Penyerahan bantuan peralatan pengolahan eceng gondok tersebut berlangsung di Desa Kebondowo, Kecamatan Banyubiru, Kabupaten Semarang, pada Senin, 26 Mei 2025 kemarin.
“Tentu kami dari Pemerintah Kabupaten (Pemkab) Semarang mengucapkan banyak terima kasih, karena kemarin kami sudah menerima bantuan alat atau mesin untuk membuat bio briket yang menggunakan bahan baku dari eceng gondok,” kata Ngesti saat ditemui di Kantor Bupati Semarang pada Selasa sore, 27 Mei 2025.
Selain alat untuk membuat bio briket, Ngesti menyampaikan bahwa kelompok masyarakat di Kabupaten Semarang juga menerima bantuan mesin pembuatan paving block (batako) yang juga berbahan dasar eceng gondok.
“Untuk paving block ini memang berbahan dasar eceng gondok, meski dalam pengolahannya eceng gondok ini tetap dicampur dengan pasir dan semen atau bahan material lainnya,” tuturnya.
Ngesti menyebut, peralatan yang diberikan kepada kelompok masyarakat di Kabupaten Semarang tersebut merupakan inovasi baru yang dilakukan Fakultas Teknik di Universitas Negeri Surakarta (UNS) yang bekerja sama dengan Pemerintah Provinsi (Pemprov) Jawa Tengah (Jateng).
“Tentu kami sangat menyambut baik sekali adanya inovasi peralatan atau mesin tersebut, dan nanti ke depan akan ada pelatihan usai diberikannya peralatan tersebut,” bebernya.
Ngesti berharap, dengan adanya bantuan mesin pengolah eceng gondok menjadi bio briket dan paving block ke depan bisa membantu meningkatkan perekonomian masyarakat Kabupaten Semarang, khususnya di sekitar Danau Rawa Pening.
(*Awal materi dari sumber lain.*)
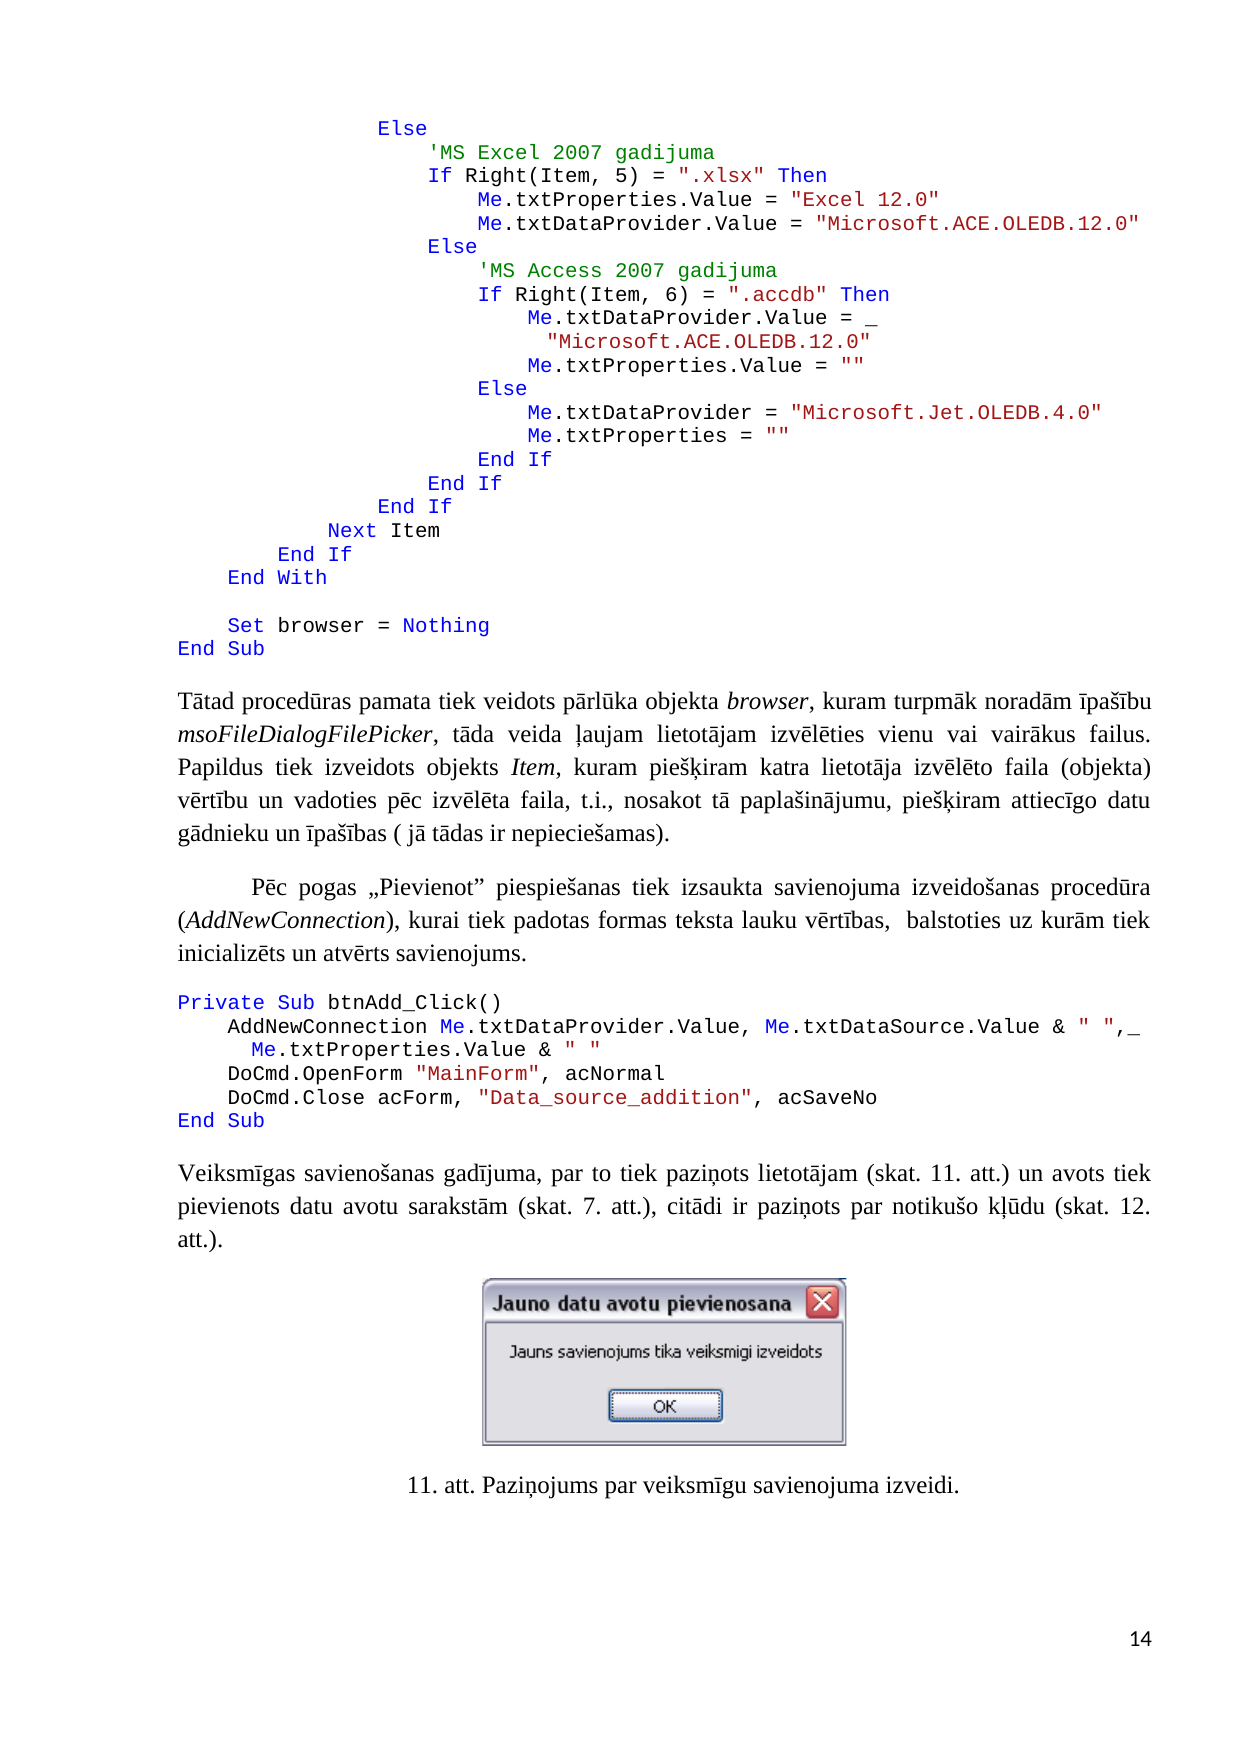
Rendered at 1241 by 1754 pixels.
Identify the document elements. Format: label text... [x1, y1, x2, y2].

text 'MS Access 2007 gadijuma [177, 260, 1152, 284]
text Else [177, 236, 1152, 260]
text Me.txtProperties.Value = "Excel 12.0" [177, 189, 1152, 213]
text End If [177, 496, 1152, 520]
text Me.txtDataProvider.Value = "Microsoft.ACE.OLEDB.12.0" [177, 213, 1152, 236]
text End Sub [177, 1110, 1152, 1134]
text End With [177, 567, 1152, 591]
text Else [177, 378, 1152, 402]
text Me.txtDataProvider = "Microsoft.Jet.OLEDB.4.0" [177, 402, 1152, 426]
text AddNewConnection Me.txtDataProvider.Value, Me.txtDataSource.Value & " ",_ [177, 1016, 1152, 1039]
text Me.txtProperties.Value = "" [177, 354, 1152, 378]
text If Right(Item, 5) = ".xlsx" Then [177, 165, 1152, 189]
text Me.txtProperties.Value & " " [177, 1039, 1152, 1063]
text DoCmd.Close acForm, "Data_source_addition", acSaveNo [177, 1087, 1152, 1110]
text Me.txtDataProvider.Value = _ [177, 307, 1152, 331]
text End Sub [177, 638, 1152, 662]
picture [482, 1278, 847, 1446]
text If Right(Item, 6) = ".accdb" Then [177, 284, 1152, 307]
text Else [177, 118, 1152, 142]
text Set browser = Nothing [177, 615, 1152, 638]
text End If [177, 473, 1152, 496]
text DoCmd.OpenForm "MainForm", acNormal [177, 1063, 1152, 1087]
text End If [177, 544, 1152, 567]
text End If [177, 449, 1152, 473]
text Pēc pogas „Pievienot” piespiešanas tiek izsaukta savienojuma izveidošanas procedūra (AddNewConnection), kurai tiek padotas formas teksta lauku vērtības, balstoties uz kurām tiek inicializēts un atvērts savienojums. [177, 872, 1152, 967]
text "Microsoft.ACE.OLEDB.12.0" [177, 331, 1152, 354]
text Private Sub btnAdd_Click() [177, 992, 1152, 1016]
text Me.txtProperties = "" [177, 426, 1152, 449]
text Veiksmīgas savienošanas gadījuma, par to tiek paziņots lietotājam (skat. 11. att.) un avots tiek pievienots datu avotu sarakstām (skat. 7. att.), citādi ir paziņots par notikušo kļūdu (skat. 12. att.). [177, 1158, 1152, 1253]
list att. Paziņojums par veiksmīgu savienojuma izveidi. [215, 1471, 1152, 1499]
list Tātad procedūras pamata tiek veidots pārlūka objekta browser, kuram turpmāk noradām īpašību msoFileDialogFilePicker, tāda veida ļaujam lietotājam izvēlēties vienu vai vairākus failus. Papildus tiek izveidots objekts Item, kuram piešķiram katra lietotāja izvēlēto faila (objekta) vērtību un vadoties pēc izvēlēta faila, t.i., nosakot tā paplašinājumu, piešķiram attiecīgo datu gādnieku un īpašības ( jā tādas ir nepieciešamas). [177, 686, 1152, 847]
text 'MS Excel 2007 gadijuma [177, 142, 1152, 165]
text Next Item [177, 520, 1152, 544]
“Karena memang enceng gondok di Danau Rawa Pening inikan pertumbuhannya sangat cepat,” katanya.
Ia menjelaskan bahwa eceng gondok di Danau Rawa Pening selama ini sudah dimanfaatkan warga sekitar untuk dibuat berbagai jenis kerajinan. Bahkan, produk kerajinan dari eceng gondok sudah tembus di pasar ekspor.
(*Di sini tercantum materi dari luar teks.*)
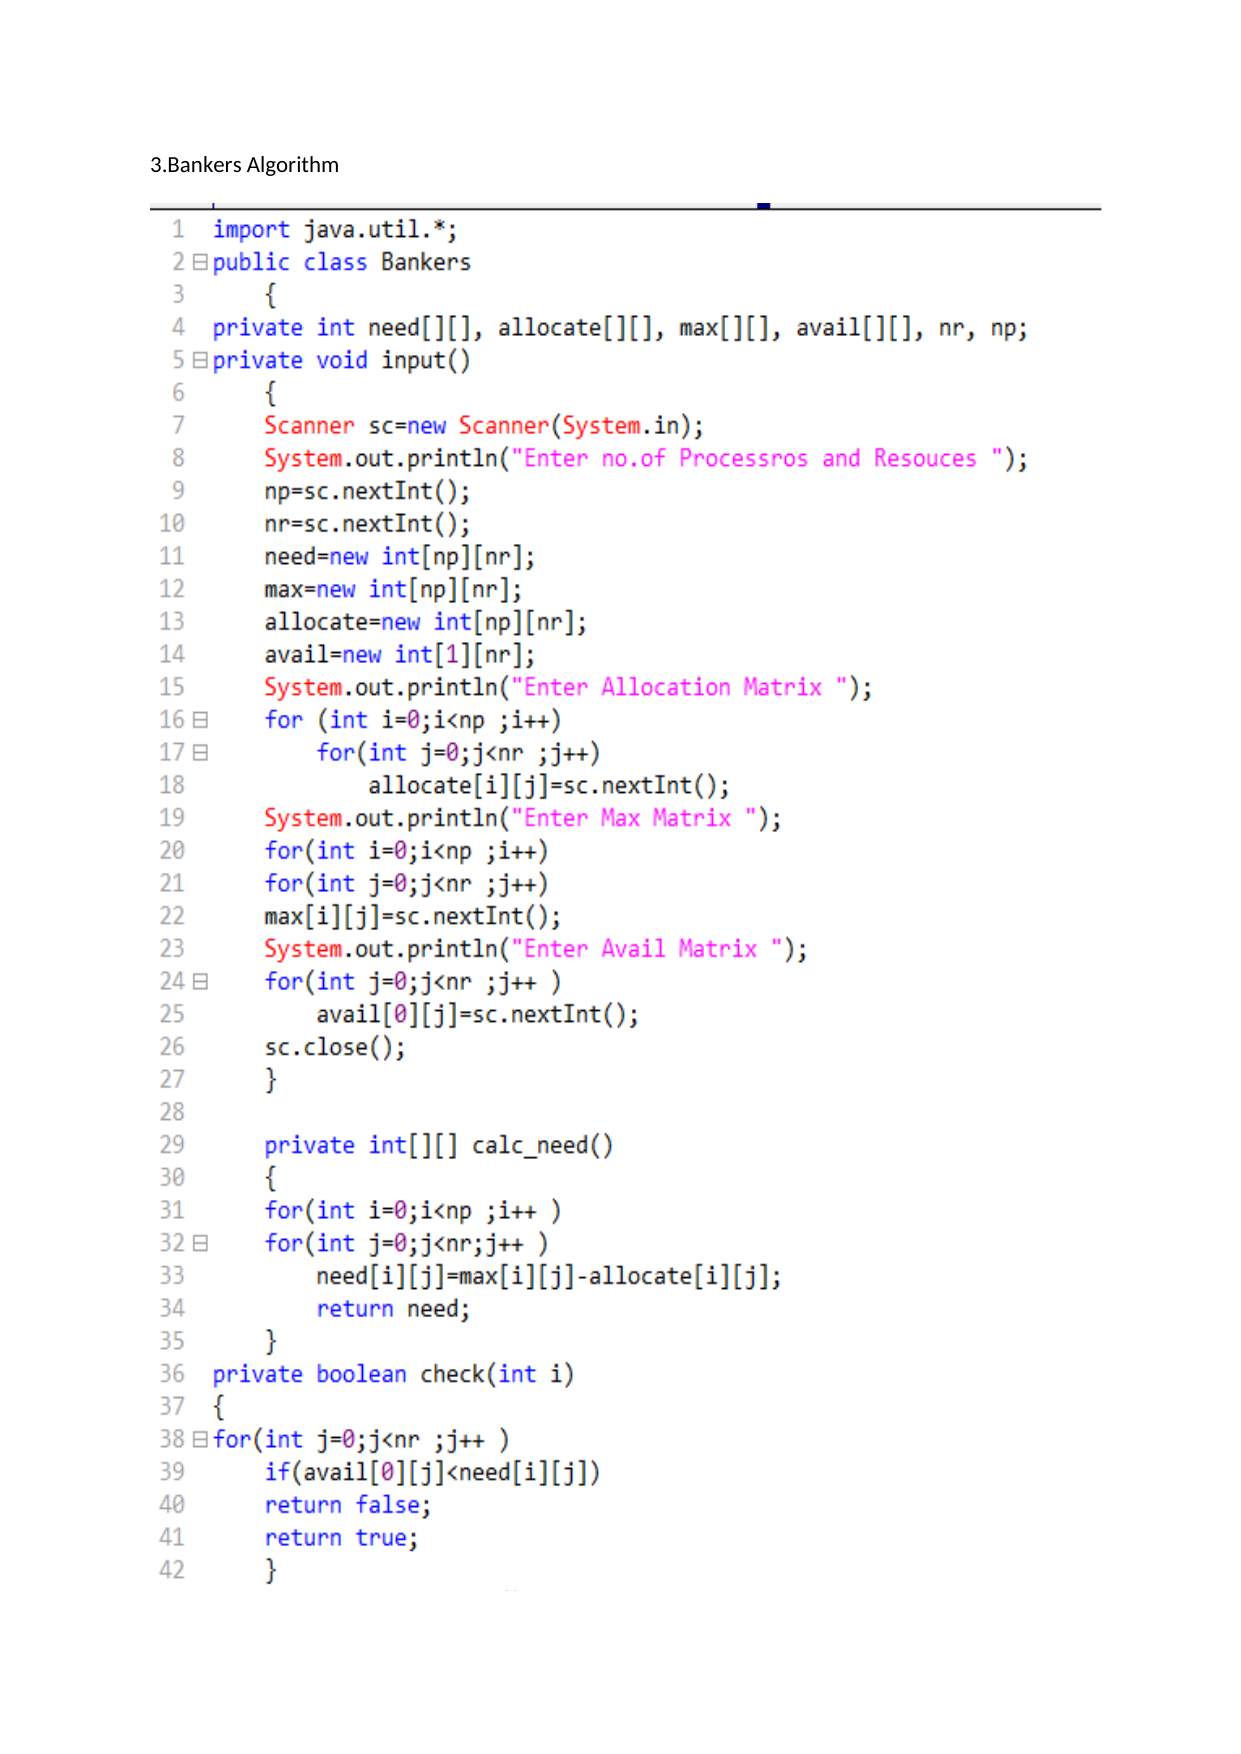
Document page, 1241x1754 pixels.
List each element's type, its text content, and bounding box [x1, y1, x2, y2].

text 3.Bankers Algorithm [150, 150, 1090, 178]
picture [150, 203, 1102, 1591]
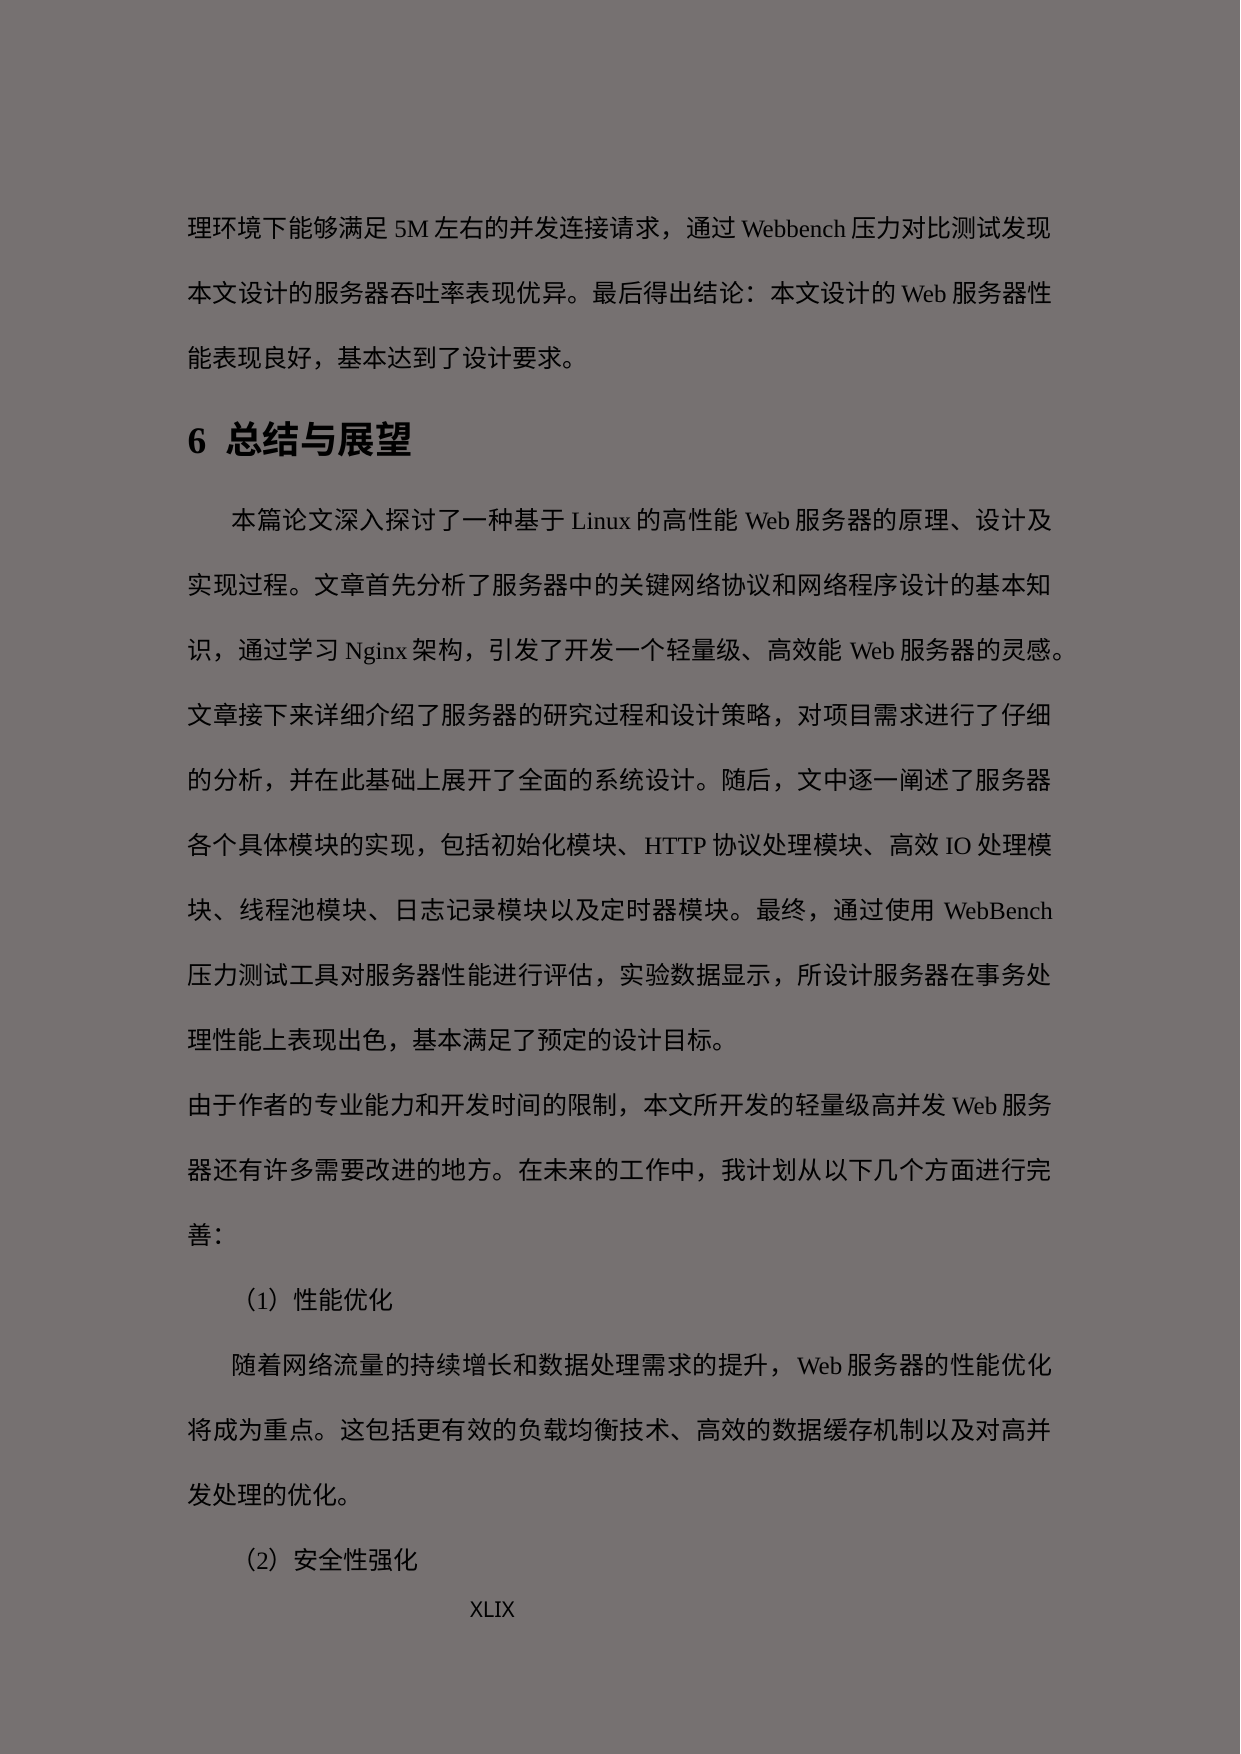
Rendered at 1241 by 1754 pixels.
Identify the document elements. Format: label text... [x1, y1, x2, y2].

Ngesti berharap di sekitar Danau Rawa Pening nantinya akan ada sentra khusus sebagai lokasi pemasaran dari berbagai produk hasil pengolahan eceng gondok.
“Sehingga eceng gondok ini bisa dimanfaatkan menjadi barang nilai ekonomi, sekaligus bisa membersihkan enceng gondok dari Danau Rawa Pening secara rutin, karena diolah menjadi berbagai produk bernilai ekonomi itu,” tukasnya.